_Исходный фрагмент_.
· · · · · · ·
1. Фабула седьмой главы «Капитанской дочки»: пугачевский террор; почти-гибель и спасение Гринева; начало сближения Гринева с Пугачевым. Особенностью «Капитанской дочки» является стремительность, сжатость и концентрированность действия. Кн. В. Ф. Одоевский писал Пушкину в декабре 1836 г.:

Пугачев слишком скоро после того, как о нем в первый раз говорится, нападает на крепость, увеличение слухов не довольно растянуто – читатель не имеет времени побояться за жителей Белогорской крепости, как она уже и взята77.

То, что показалось недостатком Одоевскому, представляет собой особое уплотненное письмо, которое синхронизирует и совмещает в рамках одной главы или даже одной сцены целый ряд важных тематических и сюжетных элементов, типичных для романа вальтер-скоттовского типа, чьи внешние параметры в значительной мере соблюдены Пушкиным в «Капитанской дочке»78. В романах Вальтера Скотта («Уэверли», «Роб Рой» и др.) обыкновенный молодой человек, вступающий в жизнь и занятый своей карьерой и личными делами, оказывается свидетелем и участником исторических событий, волей судьбы переходя из лагеря в лагерь и общаясь с лицами, известными из учебников истории: монархами, полководцами, претендентами на престол, вождями мятежников. В интересующей нас сцене «Капитанской дочки» совмещены по меньшей мере три сюжетных момента, обязательные для романов с подобной фабулой:

(а) высшая точка событий как таковых – в данном случае пугачевского террора, «бессмысленного и беспощадного русского бунта», разорения крепостей и расправы с дворянами, – составляющих, по крайней мере в пушкинской версии (см. «Историю Пугачева»), основное содержание этого драматического эпизода русской истории; это единственное место в повести, где указанные события представлены с такой наглядностью и полнотой, в дальнейшем они лишь упоминаются суммарно;

(б) «боевое крещение» молодого героя, который на себе испытывает участь офицера и дворянина, подвергшегося пугачевскому террору, и спасается от смерти лишь в последний момент;

(в) вступление молодого героя в личные отношения с историческим лицом (Пугачевым), с которым ему предстоит взаимодействовать.

В более пространном и свободном эпическом повествовании, например, у самого В. Скотта или его русских последователей вроде М. Н. Загоскина, подобная концентрация эффектов не нужна и встречается редко:

Так, в «Квентине Дорварде» аналогичная встреча героя с королем Франции, в котором он узнает своего недавнего компаньона по путешествию, происходит близко к началу романа и отделена значительным интервалом как от основных исторических событий, так и от драматических моментов в сюжетной линии самого героя; в «Талисмане» сходный момент снятия масок и раскрытия инкогнито также отделен от кульминационных точек романа, будучи расположен в конце, после разрешения большинства главных линий интриги.
· · · · · · ·
_Записи данных_.
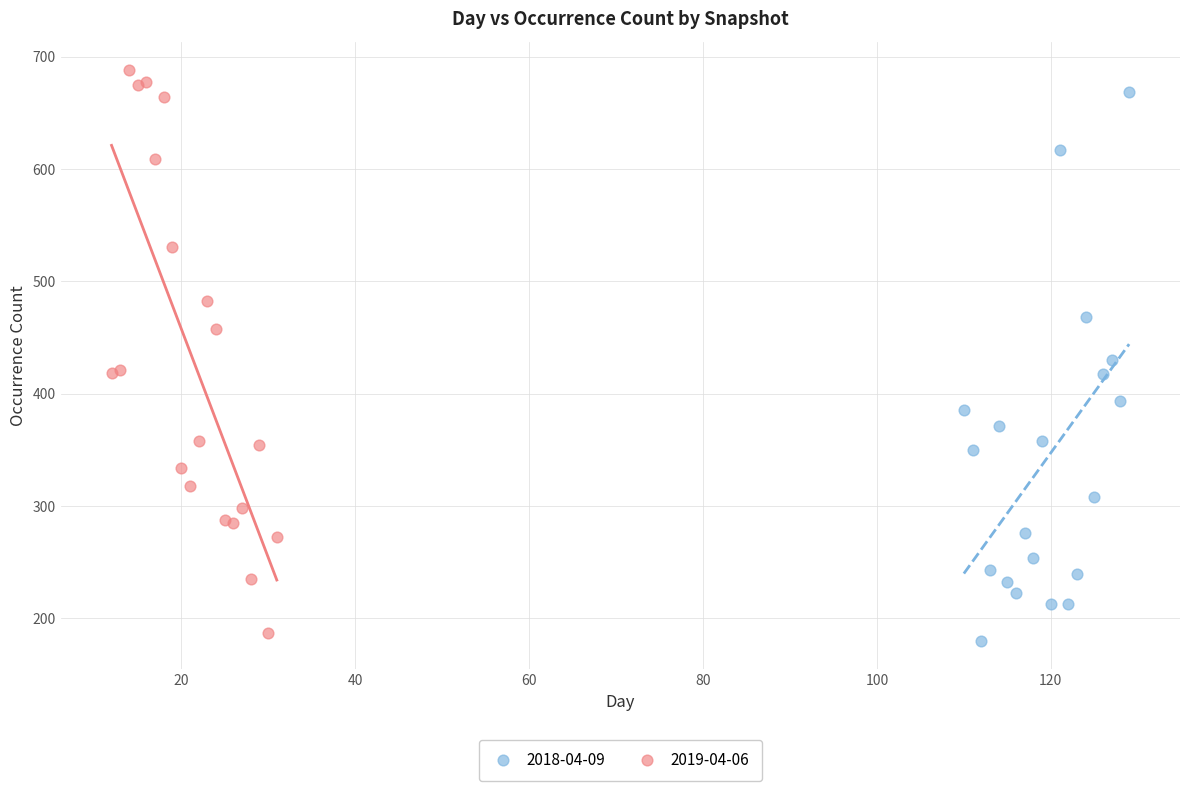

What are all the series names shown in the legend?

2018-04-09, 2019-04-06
· · · · · · ·
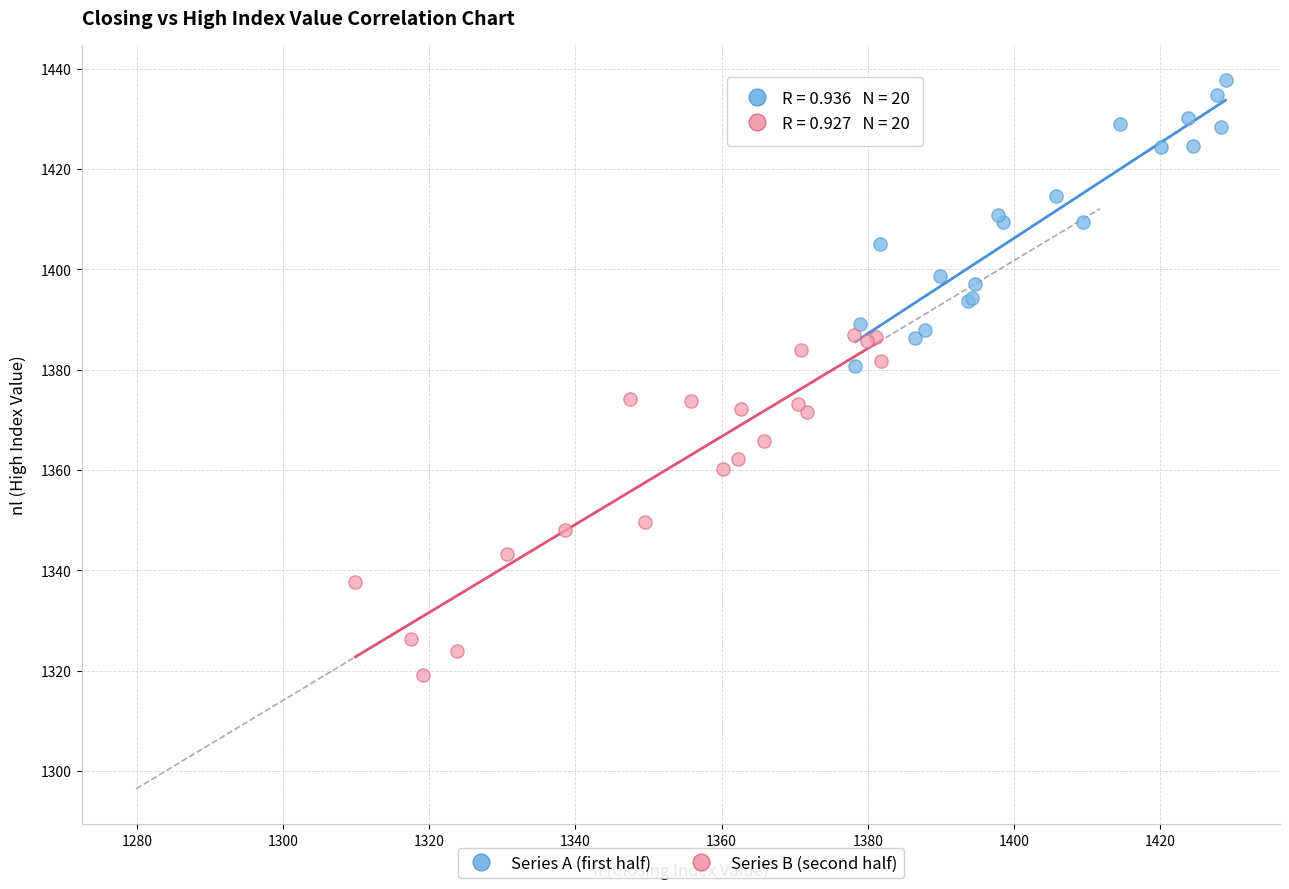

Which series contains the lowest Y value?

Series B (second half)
· · · · · · ·
_Требования к заданиям_.
1. Определите, соответствуют ли тексту о «Капитанской дочке» следующие утверждения: (а) Одоевский писал Пушкину в декабре 1836 г.; (б) в «Квентине Дорварде» встреча героя с королем Франции происходит в конце романа; (в) у Загоскина подобная концентрация эффектов встречается часто. Для каждого ответьте «да» или «нет» и приведите точную цитату из текста, на которой основан ответ.
2. В каком романе Вальтера Скотта, согласно тексту о «Капитанской дочке», момент снятия масок и раскрытия инкогнито расположен в конце?
3. Продолжите текст о «Капитанской дочке», начиная сразу после его последнего предложения.

_Ожидаемые ответы_.
1.
(а) Да: «Кн. В. Ф. Одоевский писал Пушкину в декабре 1836 г.»
(б) Нет: «происходит близко к началу романа».
(в) Нет: «подобная концентрация эффектов не нужна и встречается редко».

2. В «Талисмане».

3.
2. «Знакомый на троне». Указанные выше сюжетные элементы (террор; грозящая герою гибель и его спасение; вступление героя в сферу Пугачева) оформлены с помощью известного литературного мотива, которому мы дадим условное название «Знакомый на троне».

Герой знакомится в «неофициальной» обстановке (на прогулке, на большой дороге, в лесу, на постоялом дворе и т. п.) с неизвестным человеком и общается с ним «на равных», иногда довольно фамильярно, иногда интимно, иногда покровительственно, оказывая незнакомцу некоторую помощь, иногда принимая услуги от него. Позже герой с удивлением обнаруживает, что его знакомый занимает «официальное» положение, исключающее возможность фамильярного общения и требующее этикетного поведения – например, является носителем авторитета и власти, в наиболее характерном и известном случае – царственной особой.

Данный мотив встречается в двух вариантах, различающихся тем, что служит «исходным» и что «новым» в сцене узнавания, кульминационной для всех подобных сюжетов. Если условно назвать «монархом» того персонажа, которого герой наблюдает сначала в частной, а потом в официальной ипостаси (фактически речь отнюдь не всегда идет о коронованной особе; та же ситуация может разыгрываться в достаточно обычной современной обстановке, см. примеры ниже), то в одном варианте кульминационная сцена состоит в том, что герой «обнаруживает в своем знакомом монарха», а в другом – в том, что он «обнаруживает в монархе своего знакомого».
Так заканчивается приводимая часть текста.